Sony remains optimistic about India’s growth potential despite the collapse of the proposed merger with Zee, asserting its commitment to exploring alternative avenues for expansion in the country. Hiroki Totoki, Sony’s President, COO & CFO, emphasized during an earnings call that India’s promising market warrants continued investment.
“We see significant long-term growth potential in India. It’s an attractive market for us, and we’ll actively pursue various opportunities to replace the previous merger plan,” Totoki stated, highlighting Sony’s strategic focus on India’s growth trajectory.
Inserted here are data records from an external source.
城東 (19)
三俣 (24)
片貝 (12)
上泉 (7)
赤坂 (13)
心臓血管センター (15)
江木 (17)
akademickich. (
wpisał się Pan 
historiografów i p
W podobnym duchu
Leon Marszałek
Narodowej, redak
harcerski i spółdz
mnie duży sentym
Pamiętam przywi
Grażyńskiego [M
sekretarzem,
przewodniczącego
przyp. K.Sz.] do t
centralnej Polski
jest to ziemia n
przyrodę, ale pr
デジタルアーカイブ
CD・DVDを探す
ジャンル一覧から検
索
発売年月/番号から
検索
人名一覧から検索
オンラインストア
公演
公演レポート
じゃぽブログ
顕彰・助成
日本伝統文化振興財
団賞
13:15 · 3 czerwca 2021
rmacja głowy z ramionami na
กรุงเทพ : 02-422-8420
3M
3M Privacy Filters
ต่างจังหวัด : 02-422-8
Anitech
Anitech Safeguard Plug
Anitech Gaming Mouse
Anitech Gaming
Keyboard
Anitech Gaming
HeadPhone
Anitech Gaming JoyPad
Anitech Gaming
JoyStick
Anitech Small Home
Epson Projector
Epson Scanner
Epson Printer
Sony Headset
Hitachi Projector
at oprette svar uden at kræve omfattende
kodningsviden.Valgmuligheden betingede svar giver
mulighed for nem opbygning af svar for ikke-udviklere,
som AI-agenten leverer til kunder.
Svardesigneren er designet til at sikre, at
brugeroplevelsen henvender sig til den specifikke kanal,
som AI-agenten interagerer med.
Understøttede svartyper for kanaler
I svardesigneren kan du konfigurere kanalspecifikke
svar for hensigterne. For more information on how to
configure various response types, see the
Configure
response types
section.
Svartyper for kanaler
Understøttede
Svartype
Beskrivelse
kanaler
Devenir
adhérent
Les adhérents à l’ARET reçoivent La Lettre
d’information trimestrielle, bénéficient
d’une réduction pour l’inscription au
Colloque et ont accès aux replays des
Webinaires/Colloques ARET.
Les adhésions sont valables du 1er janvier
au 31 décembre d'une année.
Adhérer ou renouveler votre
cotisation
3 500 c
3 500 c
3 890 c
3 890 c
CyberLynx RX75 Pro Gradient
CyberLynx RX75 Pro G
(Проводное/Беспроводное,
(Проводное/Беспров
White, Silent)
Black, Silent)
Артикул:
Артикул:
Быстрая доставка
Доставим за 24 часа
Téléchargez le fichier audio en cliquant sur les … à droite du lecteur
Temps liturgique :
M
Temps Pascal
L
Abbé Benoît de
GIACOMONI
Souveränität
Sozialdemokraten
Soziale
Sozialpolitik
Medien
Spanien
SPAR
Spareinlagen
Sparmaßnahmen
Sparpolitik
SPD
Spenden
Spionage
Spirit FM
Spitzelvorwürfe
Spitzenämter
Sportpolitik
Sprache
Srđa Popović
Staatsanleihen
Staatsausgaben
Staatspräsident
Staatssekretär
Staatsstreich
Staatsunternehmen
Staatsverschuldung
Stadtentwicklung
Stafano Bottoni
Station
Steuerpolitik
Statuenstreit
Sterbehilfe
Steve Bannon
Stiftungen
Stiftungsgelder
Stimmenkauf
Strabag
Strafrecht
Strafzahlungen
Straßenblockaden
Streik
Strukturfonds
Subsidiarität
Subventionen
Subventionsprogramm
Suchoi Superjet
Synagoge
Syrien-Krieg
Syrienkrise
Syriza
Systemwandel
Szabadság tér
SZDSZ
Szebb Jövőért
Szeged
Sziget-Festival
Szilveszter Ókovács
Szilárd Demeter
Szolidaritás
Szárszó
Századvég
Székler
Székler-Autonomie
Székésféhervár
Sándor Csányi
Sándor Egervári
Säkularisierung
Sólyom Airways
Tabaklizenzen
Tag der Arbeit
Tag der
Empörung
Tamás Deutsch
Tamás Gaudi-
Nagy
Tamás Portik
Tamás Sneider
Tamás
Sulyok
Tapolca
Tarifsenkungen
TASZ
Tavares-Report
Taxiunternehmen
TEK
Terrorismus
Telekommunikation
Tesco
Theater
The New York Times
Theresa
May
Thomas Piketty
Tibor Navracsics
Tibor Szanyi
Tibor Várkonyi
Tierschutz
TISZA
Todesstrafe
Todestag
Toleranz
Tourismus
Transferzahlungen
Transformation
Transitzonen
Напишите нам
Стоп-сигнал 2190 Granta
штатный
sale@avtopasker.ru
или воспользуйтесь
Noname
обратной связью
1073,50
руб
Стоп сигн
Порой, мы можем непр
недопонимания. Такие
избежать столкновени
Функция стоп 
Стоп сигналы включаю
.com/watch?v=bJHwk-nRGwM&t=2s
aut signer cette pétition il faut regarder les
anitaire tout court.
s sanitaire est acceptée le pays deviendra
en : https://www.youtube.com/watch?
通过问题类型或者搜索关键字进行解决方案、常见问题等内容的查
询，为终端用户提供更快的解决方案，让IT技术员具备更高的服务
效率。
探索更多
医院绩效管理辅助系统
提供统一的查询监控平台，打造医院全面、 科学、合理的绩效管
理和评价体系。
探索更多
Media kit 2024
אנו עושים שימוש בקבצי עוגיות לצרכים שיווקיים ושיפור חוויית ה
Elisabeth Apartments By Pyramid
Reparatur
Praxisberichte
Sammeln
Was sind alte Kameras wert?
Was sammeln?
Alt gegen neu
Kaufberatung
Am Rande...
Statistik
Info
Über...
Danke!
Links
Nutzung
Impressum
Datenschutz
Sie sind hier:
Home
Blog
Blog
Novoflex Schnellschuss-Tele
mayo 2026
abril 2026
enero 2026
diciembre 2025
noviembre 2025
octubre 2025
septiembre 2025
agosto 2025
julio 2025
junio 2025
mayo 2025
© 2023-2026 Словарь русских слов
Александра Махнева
Regarding the investment initially earmarked for the merger, Totoki clarified that Sony’s capital allocation and investment strategy would remain unaffected. Concrete plans for the allocated funds are yet to be determined, Economic times reported.
The proposed merger, which included a USD 1.5 billion investment by Sony, was part of an agreement with Zee Entertainment Enterprises Limited (ZEEL). Despite the termination of the merger, Sony plans to pursue organic growth opportunities in India, operating through Culver Max Entertainment (formerly Sony Pictures Network India).
Sony terminated the merger agreement with ZEEL last month, citing ZEEL’s failure to meet merger conditions. This led to arbitration proceedings initiated by Sony, claiming a termination fee of USD 90 million. ZEEL, in turn, filed a petition with the National Company Law Tribunal (NCLT) seeking enforcement of the merger scheme.
On February 4, the Singapore International Arbitration Center (SIAC) denied Sony’s interim plea to halt ZEEL from approaching the NCLT. The NCLT Mumbai bench has issued a notice to Sony regarding the petition.
The proposed merger, approved by the NCLT in August 2023, aimed to create a media entity valued at USD 10 billion. If successful, the combined entity would have boasted over 70 TV channels, two video streaming services (ZEE5 and Sony LIV), and two film studios (Zee Studios and Sony Pictures Films India), positioning itself as the largest entertainment network in India.
Sony Pictures Network India, an indirect wholly-owned subsidiary of Sony Group Corporation, currently operates 26 channels in various languages, reaching an audience of over 700 million. Additionally, its OTT platform, Sony LIV, caters to around 33 million viewers with a diverse range of content including live sports, movies, and original programming.
For the fiscal year 2023, Sony reported a revenue of Rs 6,684 crore, underscoring its substantial presence and potential for growth in the Indian market.